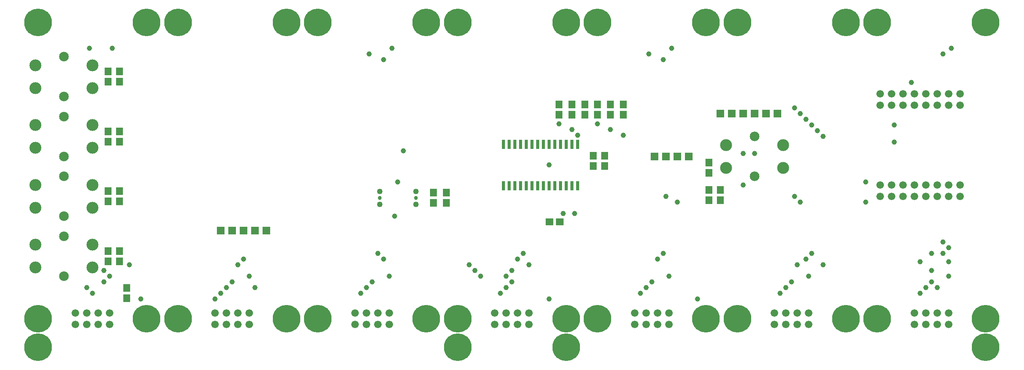
<source format=gbr>
G04 DesignSpark PCB Gerber Version 11.0 Build 5877*
G04 #@! TF.Part,Single*
G04 #@! TF.FileFunction,Soldermask,Top*
G04 #@! TF.FilePolarity,Negative*
%FSLAX35Y35*%
%MOIN*%
G04 #@! TA.AperFunction,SMDPad,CuDef*
%ADD127R,0.02962X0.08080*%
%ADD126R,0.06100X0.06600*%
G04 #@! TA.AperFunction,ComponentPad*
%ADD125R,0.06600X0.06600*%
G04 #@! TD.AperFunction*
%ADD18C,0.00500*%
G04 #@! TA.AperFunction,ComponentPad*
%ADD129C,0.03395*%
G04 #@! TA.AperFunction,ViaPad*
%ADD120C,0.04600*%
G04 #@! TA.AperFunction,ComponentPad*
%ADD130C,0.04931*%
%ADD123C,0.06600*%
G04 #@! TA.AperFunction,WasherPad*
%ADD122C,0.08474*%
G04 #@! TA.AperFunction,SMDPad,CuDef*
%ADD128R,0.06600X0.06100*%
G04 #@! TA.AperFunction,ComponentPad*
%ADD124C,0.10443*%
G04 #@! TA.AperFunction,WasherPad*
%ADD121C,0.24222*%
G04 #@! TD.AperFunction*
X0Y0D02*
D02*
D18*
D02*
D120*
X62750Y72750D03*
X65250Y282750D03*
X67750Y67750D03*
X77750Y77750D03*
Y87750D03*
X82750Y82750D03*
X85250Y282750D03*
X100250Y92750D03*
X110250Y62750D03*
X175250D03*
X180250Y67750D03*
D03*
X185250Y72750D03*
X190250Y77750D03*
X195250Y92750D03*
X200250Y97750D03*
X205250Y82750D03*
X210250Y72750D03*
X302750Y67750D03*
X307750Y72750D03*
X310250Y277750D03*
X312750Y77750D03*
X317750Y102750D03*
X322750Y97750D03*
Y272750D03*
X327750Y82750D03*
X330250Y282750D03*
X332297Y135250D03*
X335250Y165250D03*
X340171Y192750D03*
X397750Y92750D03*
X402750Y87750D03*
X407750Y82750D03*
X425250Y67750D03*
X430250Y72750D03*
Y82750D03*
X435250Y77750D03*
Y87750D03*
X440250Y97750D03*
X445250Y102750D03*
X450250Y92750D03*
X467750Y62750D03*
Y180250D03*
X476500Y216500D03*
X480250Y137750D03*
X487750Y211500D03*
X490250Y137750D03*
X492750Y206500D03*
X510250Y216500D03*
X521500Y211500D03*
X532750Y206500D03*
X547750Y67750D03*
X552750Y72750D03*
X555250Y277750D03*
X557750Y77750D03*
X562750Y97750D03*
X567750Y102750D03*
Y272750D03*
X570250Y152750D03*
X572750Y82750D03*
X575250Y282750D03*
X580250Y147750D03*
X597750Y62750D03*
X637750Y162750D03*
Y190250D03*
X647750D03*
X670250Y67750D03*
X675250Y72750D03*
X680250Y77750D03*
X682750Y152750D03*
Y230250D03*
X685250Y92750D03*
X687750Y147750D03*
Y225250D03*
X692750Y97750D03*
Y220250D03*
X695250Y82750D03*
X697750Y102750D03*
Y215250D03*
X702750Y210250D03*
X707750Y92750D03*
Y205250D03*
X745250Y147750D03*
Y165250D03*
X770250Y200250D03*
Y215250D03*
X785250Y252750D03*
X792750Y67750D03*
Y95250D03*
X797750Y72750D03*
X802750Y77750D03*
Y87750D03*
Y102750D03*
X807750Y72750D03*
X812750Y102750D03*
Y112750D03*
Y277750D03*
X817750Y82750D03*
Y95250D03*
Y107750D03*
X820250Y282750D03*
D02*
D121*
X20250Y20250D03*
Y45250D03*
Y305250D03*
X115250Y45250D03*
Y305250D03*
X142750Y45250D03*
Y305250D03*
X237750Y45250D03*
Y305250D03*
X265250Y45250D03*
Y305250D03*
X360250Y45250D03*
Y305250D03*
X387750Y20250D03*
Y45250D03*
Y305250D03*
X482750Y20250D03*
Y45250D03*
Y305250D03*
X510250Y45250D03*
Y305250D03*
X605250Y45250D03*
Y305250D03*
X632750Y45250D03*
Y305250D03*
X727750Y45250D03*
Y305250D03*
X755250Y45250D03*
Y305250D03*
X850250Y20250D03*
Y45250D03*
Y305250D03*
D02*
D122*
X42750Y82750D03*
Y117750D03*
Y135250D03*
Y170250D03*
Y187750D03*
Y222750D03*
Y240250D03*
Y275250D03*
X647750Y170250D03*
Y205250D03*
D02*
D123*
X52750Y40250D03*
Y50250D03*
X62750Y40250D03*
Y50250D03*
X72750Y40250D03*
Y50250D03*
X82750Y40250D03*
Y50250D03*
X175250Y40250D03*
Y50250D03*
X185250Y40250D03*
Y50250D03*
X195250Y40250D03*
Y50250D03*
X205250Y40250D03*
Y50250D03*
X297750Y40250D03*
Y50250D03*
X307750Y40250D03*
Y50250D03*
X317750Y40250D03*
Y50250D03*
X327750Y40250D03*
Y50250D03*
X420250Y40250D03*
Y50250D03*
X430250Y40250D03*
Y50250D03*
X440250Y40250D03*
Y50250D03*
X450250Y40250D03*
Y50250D03*
X542750Y40250D03*
Y50250D03*
X552750Y40250D03*
Y50250D03*
X562750Y40250D03*
Y50250D03*
X572750Y40250D03*
Y50250D03*
X665250Y40250D03*
Y50250D03*
X675250Y40250D03*
Y50250D03*
X685250Y40250D03*
Y50250D03*
X695250Y40250D03*
Y50250D03*
X757750Y152750D03*
Y162750D03*
Y232750D03*
Y242750D03*
X767750Y152750D03*
Y162750D03*
Y232750D03*
Y242750D03*
X777750Y152750D03*
Y162750D03*
Y232750D03*
Y242750D03*
X787750Y40250D03*
Y50250D03*
Y152750D03*
Y162750D03*
Y232750D03*
Y242750D03*
X797750Y40250D03*
Y50250D03*
Y152750D03*
Y162750D03*
Y232750D03*
Y242750D03*
X807750Y40250D03*
Y50250D03*
Y152750D03*
Y162750D03*
Y232750D03*
Y242750D03*
X817750Y40250D03*
Y50250D03*
Y152750D03*
Y162750D03*
Y232750D03*
Y242750D03*
X827750Y152750D03*
Y162750D03*
Y232750D03*
Y242750D03*
D02*
D124*
X17750Y90250D03*
Y110250D03*
Y142750D03*
Y162750D03*
Y195250D03*
Y215250D03*
Y247750D03*
Y267750D03*
X67750Y90250D03*
Y110250D03*
Y142750D03*
Y162750D03*
Y195250D03*
Y215250D03*
Y247750D03*
Y267750D03*
X622750Y177750D03*
Y197750D03*
X672750Y177750D03*
Y197750D03*
D02*
D125*
X180250Y122750D03*
X190250D03*
X200250D03*
X210250D03*
X220250D03*
X560250Y187750D03*
X570250D03*
X580250D03*
X590250D03*
X617750Y225250D03*
X627750D03*
X637750D03*
X647750D03*
X657750D03*
X667750D03*
D02*
D126*
X81500Y95750D03*
Y104750D03*
Y148250D03*
Y157250D03*
Y200750D03*
Y209750D03*
Y253250D03*
Y262250D03*
X91500Y95750D03*
Y104750D03*
Y148250D03*
Y157250D03*
Y200750D03*
Y209750D03*
Y253250D03*
Y262250D03*
X97750Y63250D03*
Y72250D03*
X366500Y147000D03*
Y156000D03*
X377750Y147000D03*
Y156000D03*
X476500Y224500D03*
Y233500D03*
X487750Y224500D03*
Y233500D03*
X499000Y224500D03*
Y233500D03*
X506500Y179500D03*
Y188500D03*
X510250Y224500D03*
Y233500D03*
X516500Y179500D03*
Y188500D03*
X521500Y224500D03*
Y233500D03*
X532750Y224500D03*
Y233500D03*
X607750Y149500D03*
Y158500D03*
Y173250D03*
Y182250D03*
X617750Y149500D03*
Y158500D03*
D02*
D127*
X427750Y162120D03*
Y198380D03*
X432750Y162120D03*
Y198380D03*
X437750Y162120D03*
Y198380D03*
X442750Y162120D03*
Y198380D03*
X447750Y162120D03*
Y198380D03*
X452750Y162120D03*
Y198380D03*
X457750Y162120D03*
Y198380D03*
X462750Y162120D03*
Y198380D03*
X467750Y162120D03*
Y198380D03*
X472750Y162120D03*
Y198380D03*
X477750Y162120D03*
Y198380D03*
X482750Y162120D03*
Y198380D03*
X487750Y162120D03*
Y198380D03*
X492750Y162120D03*
Y198380D03*
D02*
D128*
X468250Y130250D03*
X477250D03*
D02*
D129*
X319502Y151500D03*
X350998D03*
D02*
D130*
X319502Y145870D03*
Y157130D03*
X350998Y145870D03*
Y157130D03*
X0Y0D02*
M02*

</source>
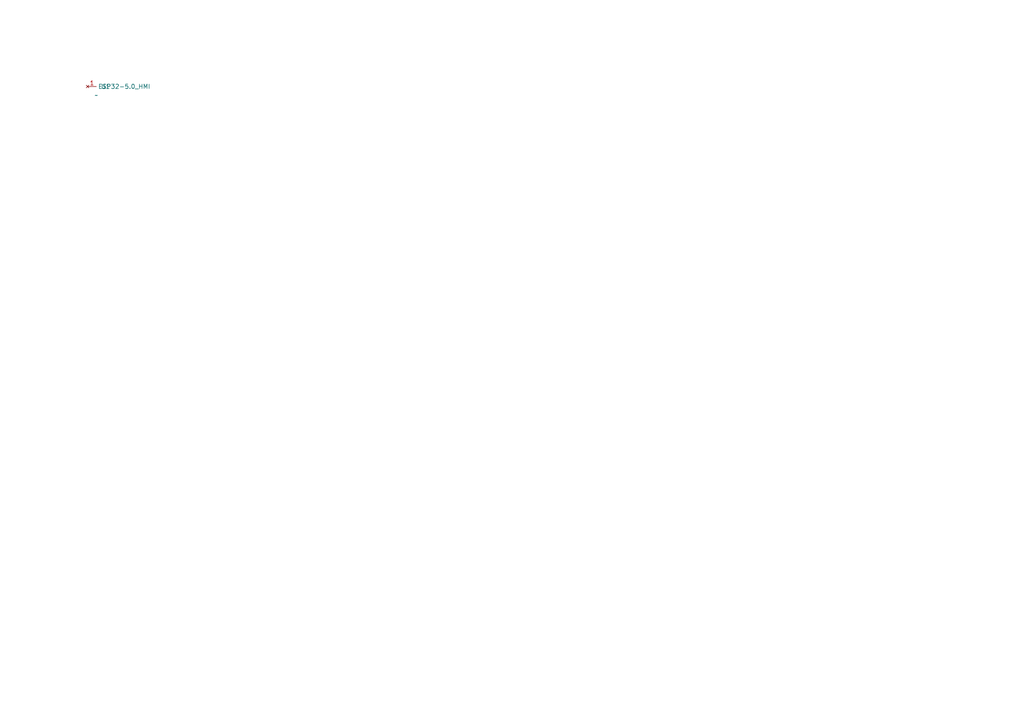
<source format=kicad_sch>
(kicad_sch (version 20230121) (generator eeschema)

  (uuid 81881e10-7cae-4e6e-9d7a-eab6146a8dfe)

  (paper "A4")

  (lib_symbols
    (symbol "elecrow5hmi-display:ESP32_display-5.0_Inch_HMI_Display_800x480_RGB" (in_bom yes) (on_board yes)
      (property "Reference" "U" (at 0 0 0)
        (effects (font (size 1.27 1.27)))
      )
      (property "Value" "" (at 0 0 0)
        (effects (font (size 1.27 1.27)))
      )
      (property "Footprint" "" (at 0 0 0)
        (effects (font (size 1.27 1.27)) hide)
      )
      (property "Datasheet" "" (at 0 0 0)
        (effects (font (size 1.27 1.27)) hide)
      )
      (symbol "ESP32_display-5.0_Inch_HMI_Display_800x480_RGB_1_1"
        (pin no_connect line (at -2.54 2.54 0) (length 2.54)
          (name "ESP32-5.0_HMI" (effects (font (size 1.27 1.27))))
          (number "1" (effects (font (size 1.27 1.27))))
        )
      )
    )
  )


  (symbol (lib_id "elecrow5hmi-display:ESP32_display-5.0_Inch_HMI_Display_800x480_RGB") (at 27.94 27.6352 0) (unit 1)
    (in_bom yes) (on_board yes) (dnp no) (fields_autoplaced)
    (uuid d7eb39c3-8724-4edb-9813-62c4604c418e)
    (property "Reference" "U1" (at 29.21 25.0952 0)
      (effects (font (size 1.27 1.27)) (justify left))
    )
    (property "Value" "~" (at 27.94 27.6352 0)
      (effects (font (size 1.27 1.27)))
    )
    (property "Footprint" "elecrow5hmi:ESP32-5.0 Inch HMI 800x480 RGB" (at 27.94 27.6352 0)
      (effects (font (size 1.27 1.27)) hide)
    )
    (property "Datasheet" "" (at 27.94 27.6352 0)
      (effects (font (size 1.27 1.27)) hide)
    )
    (pin "1" (uuid 2dd57a99-3f9f-47cf-a726-2cbf37c2d7b8))
    (instances
      (project "ELECROW5HMI"
        (path "/81881e10-7cae-4e6e-9d7a-eab6146a8dfe"
          (reference "U1") (unit 1)
        )
      )
    )
  )

  (sheet_instances
    (path "/" (page "1"))
  )
)

</source>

◆ **Your instructions**:
Each line from the first line of the listing through the line with "X687750Y147750D03*" must be printed exactly, both ends included, and no picture may appear.

◆ **Answer to this task**:
<source format=gbr>
G04 DesignSpark PCB Gerber Version 11.0 Build 5877*
G04 #@! TF.Part,Single*
G04 #@! TF.FileFunction,Soldermask,Top*
G04 #@! TF.FilePolarity,Negative*
%FSLAX35Y35*%
%MOIN*%
G04 #@! TA.AperFunction,SMDPad,CuDef*
%ADD127R,0.02962X0.08080*%
%ADD126R,0.06100X0.06600*%
G04 #@! TA.AperFunction,ComponentPad*
%ADD125R,0.06600X0.06600*%
G04 #@! TD.AperFunction*
%ADD18C,0.00500*%
G04 #@! TA.AperFunction,ComponentPad*
%ADD129C,0.03395*%
G04 #@! TA.AperFunction,ViaPad*
%ADD120C,0.04600*%
G04 #@! TA.AperFunction,ComponentPad*
%ADD130C,0.04931*%
%ADD123C,0.06600*%
G04 #@! TA.AperFunction,WasherPad*
%ADD122C,0.08474*%
G04 #@! TA.AperFunction,SMDPad,CuDef*
%ADD128R,0.06600X0.06100*%
G04 #@! TA.AperFunction,ComponentPad*
%ADD124C,0.10443*%
G04 #@! TA.AperFunction,WasherPad*
%ADD121C,0.24222*%
G04 #@! TD.AperFunction*
X0Y0D02*
D02*
D18*
D02*
D120*
X62750Y72750D03*
X65250Y282750D03*
X67750Y67750D03*
X77750Y77750D03*
Y87750D03*
X82750Y82750D03*
X85250Y282750D03*
X100250Y92750D03*
X110250Y62750D03*
X175250D03*
X180250Y67750D03*
D03*
X185250Y72750D03*
X190250Y77750D03*
X195250Y92750D03*
X200250Y97750D03*
X205250Y82750D03*
X210250Y72750D03*
X302750Y67750D03*
X307750Y72750D03*
X310250Y277750D03*
X312750Y77750D03*
X317750Y102750D03*
X322750Y97750D03*
Y272750D03*
X327750Y82750D03*
X330250Y282750D03*
X332297Y135250D03*
X335250Y165250D03*
X340171Y192750D03*
X397750Y92750D03*
X402750Y87750D03*
X407750Y82750D03*
X425250Y67750D03*
X430250Y72750D03*
Y82750D03*
X435250Y77750D03*
Y87750D03*
X440250Y97750D03*
X445250Y102750D03*
X450250Y92750D03*
X467750Y62750D03*
Y180250D03*
X476500Y216500D03*
X480250Y137750D03*
X487750Y211500D03*
X490250Y137750D03*
X492750Y206500D03*
X510250Y216500D03*
X521500Y211500D03*
X532750Y206500D03*
X547750Y67750D03*
X552750Y72750D03*
X555250Y277750D03*
X557750Y77750D03*
X562750Y97750D03*
X567750Y102750D03*
Y272750D03*
X570250Y152750D03*
X572750Y82750D03*
X575250Y282750D03*
X580250Y147750D03*
X597750Y62750D03*
X637750Y162750D03*
Y190250D03*
X647750D03*
X670250Y67750D03*
X675250Y72750D03*
X680250Y77750D03*
X682750Y152750D03*
Y230250D03*
X685250Y92750D03*
X687750Y147750D03*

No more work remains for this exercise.